◆ GIVEN PASSAGE ◆
---------------
# Cabomba Cutting and Propagation Advice



## DTOdave (Mar 1, 2013)

Could anyone outline some dog's and don't when trimming Cabomba and replanting the cuttings? 
Thanks a bunch 

Sent from my Nexus 7


----------



## Peccator (Oct 8, 2012)

Cabomba is pretty easy, just cut and stick it in the substrate. As long as you don't chop it up too small. I usually cut mine down to about 2-3 inches, and then just stick all the cuttings anywhere I want a new group. as long as it's got enough light it'll jump back up really quick.


----------



## DTOdave (Mar 1, 2013)

Awesome thanks! Just done it. Played it safe and just cut each stem in half, doubling my plants! Looks ace!

Sent from my Nexus 7


----------



## DTOdave (Mar 1, 2013)

Look OK? 

Sent from my Nexus 7


----------



## Scifisarah (Mar 1, 2013)

So the "stumps" from the bottom grow new tops? Doh! I have been throwing them away. How long does it take them to look normal on the top?


----------



## l8nite (Aug 29, 2012)

Mine usually branch two or three new stems from the "stump". Woot @ doubling or tripling your plants!


----------



## acitydweller (Dec 28, 2011)

you'll notice them growing side shoots if they are happily rooted. that usually takes a a bit of time... maybe a week


----------



## DTOdave (Mar 1, 2013)

Wow didn't realise there would be two or three new shoots! Awesome!

Sent from my Nexus 7


----------



## sarahspins (Sep 24, 2012)

I've actually been trying to remove this stuff from one of my tanks and every few weeks I see a new shoot pop up - and that's growing from whatever must still be rooted in the substrate (I'd dig around more but I don't want to disturb what's around it).


----------



## longgonedaddy (Dec 9, 2012)

acitydweller said:


> you'll notice them growing side shoots if they are happily rooted. that usually takes a a bit of time... maybe a week



:hihi:

I swear, I take out 10 plants and 30 grow in their place.


----------



## DTOdave (Mar 1, 2013)

Haha awesome! Thatsbpretty much what I want. I love bushy, natural looking aquariums  

Sent from my Nexus 7


----------



## Albino Sick Led (Jan 12, 2013)

*Left is Cabomba propagation*



DTOdave said:


> Look OK?
---------------
◆ WORK INSTRUCTIONS ◆
Answer these about the Cabomba thread:
1. To about what length does Peccator usually cut Cabomba down?
2. How many new stems does l8nite say usually branch from the "stump"?
3. About how long does acitydweller say it takes before side shoots appear on happily rooted cuttings?

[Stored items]
---------------
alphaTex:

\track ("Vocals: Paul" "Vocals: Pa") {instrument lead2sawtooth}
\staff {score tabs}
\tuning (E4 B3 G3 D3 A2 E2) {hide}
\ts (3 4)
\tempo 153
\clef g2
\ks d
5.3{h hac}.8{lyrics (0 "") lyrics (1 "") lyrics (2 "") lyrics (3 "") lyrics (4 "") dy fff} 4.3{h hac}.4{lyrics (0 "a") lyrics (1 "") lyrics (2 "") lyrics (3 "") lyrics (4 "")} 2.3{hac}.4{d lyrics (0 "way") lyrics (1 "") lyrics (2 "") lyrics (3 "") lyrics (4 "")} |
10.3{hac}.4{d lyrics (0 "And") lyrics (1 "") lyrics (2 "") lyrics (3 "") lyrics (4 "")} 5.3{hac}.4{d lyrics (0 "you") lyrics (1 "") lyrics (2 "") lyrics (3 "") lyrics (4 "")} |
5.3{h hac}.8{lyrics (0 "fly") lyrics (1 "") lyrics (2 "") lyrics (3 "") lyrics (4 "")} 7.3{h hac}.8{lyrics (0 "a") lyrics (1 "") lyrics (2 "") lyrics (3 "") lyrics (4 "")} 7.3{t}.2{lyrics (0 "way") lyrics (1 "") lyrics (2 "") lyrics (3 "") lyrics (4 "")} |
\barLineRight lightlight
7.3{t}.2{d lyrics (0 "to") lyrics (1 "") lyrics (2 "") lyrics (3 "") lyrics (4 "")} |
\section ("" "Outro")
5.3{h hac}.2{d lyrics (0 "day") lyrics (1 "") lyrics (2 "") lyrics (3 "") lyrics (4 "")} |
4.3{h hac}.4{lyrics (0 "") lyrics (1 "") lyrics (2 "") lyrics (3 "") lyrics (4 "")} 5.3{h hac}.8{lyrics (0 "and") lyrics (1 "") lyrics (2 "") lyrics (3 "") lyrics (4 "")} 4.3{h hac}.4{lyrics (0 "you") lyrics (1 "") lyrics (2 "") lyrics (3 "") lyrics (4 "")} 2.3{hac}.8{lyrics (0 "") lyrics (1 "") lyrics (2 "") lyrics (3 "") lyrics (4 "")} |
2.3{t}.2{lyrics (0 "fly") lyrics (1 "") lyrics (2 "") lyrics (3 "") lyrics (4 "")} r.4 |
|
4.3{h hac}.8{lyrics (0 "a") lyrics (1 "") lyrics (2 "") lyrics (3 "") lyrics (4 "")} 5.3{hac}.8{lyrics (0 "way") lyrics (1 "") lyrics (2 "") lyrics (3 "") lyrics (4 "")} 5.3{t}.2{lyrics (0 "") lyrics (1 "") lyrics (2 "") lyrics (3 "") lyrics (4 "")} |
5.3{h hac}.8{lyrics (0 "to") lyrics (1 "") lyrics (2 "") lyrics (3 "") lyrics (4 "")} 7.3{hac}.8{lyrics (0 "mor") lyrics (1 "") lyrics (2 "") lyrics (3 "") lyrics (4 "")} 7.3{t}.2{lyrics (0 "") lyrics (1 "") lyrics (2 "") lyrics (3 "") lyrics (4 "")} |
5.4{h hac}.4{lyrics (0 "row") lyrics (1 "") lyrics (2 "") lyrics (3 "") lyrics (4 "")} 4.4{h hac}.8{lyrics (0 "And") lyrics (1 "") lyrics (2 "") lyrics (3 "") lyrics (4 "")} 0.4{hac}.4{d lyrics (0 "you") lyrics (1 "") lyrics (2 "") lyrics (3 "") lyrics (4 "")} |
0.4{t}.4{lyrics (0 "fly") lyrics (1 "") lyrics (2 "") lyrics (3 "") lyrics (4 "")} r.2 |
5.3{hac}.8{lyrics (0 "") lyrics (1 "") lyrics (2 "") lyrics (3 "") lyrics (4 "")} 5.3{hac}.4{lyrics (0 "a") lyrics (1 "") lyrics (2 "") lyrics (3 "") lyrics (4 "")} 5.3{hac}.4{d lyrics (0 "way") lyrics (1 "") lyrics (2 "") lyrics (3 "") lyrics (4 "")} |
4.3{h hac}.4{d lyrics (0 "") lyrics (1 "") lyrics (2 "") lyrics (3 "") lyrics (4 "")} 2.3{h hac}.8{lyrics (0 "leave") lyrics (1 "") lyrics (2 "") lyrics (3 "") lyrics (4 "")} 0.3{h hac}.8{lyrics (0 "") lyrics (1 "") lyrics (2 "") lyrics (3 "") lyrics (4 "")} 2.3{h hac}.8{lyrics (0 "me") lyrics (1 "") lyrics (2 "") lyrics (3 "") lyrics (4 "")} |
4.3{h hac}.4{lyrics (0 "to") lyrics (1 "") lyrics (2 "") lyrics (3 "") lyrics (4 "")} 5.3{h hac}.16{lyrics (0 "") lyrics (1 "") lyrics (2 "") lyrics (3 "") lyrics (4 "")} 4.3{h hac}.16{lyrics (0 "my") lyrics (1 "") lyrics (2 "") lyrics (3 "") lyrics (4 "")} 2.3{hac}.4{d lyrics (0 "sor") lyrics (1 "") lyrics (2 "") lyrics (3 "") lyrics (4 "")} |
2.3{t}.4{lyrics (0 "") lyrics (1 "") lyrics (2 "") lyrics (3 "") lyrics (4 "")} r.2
---------------
◆ ANSWER TO THE TASK ◆
1. About 2-3 inches.
2. Two or three.
3. Maybe a week.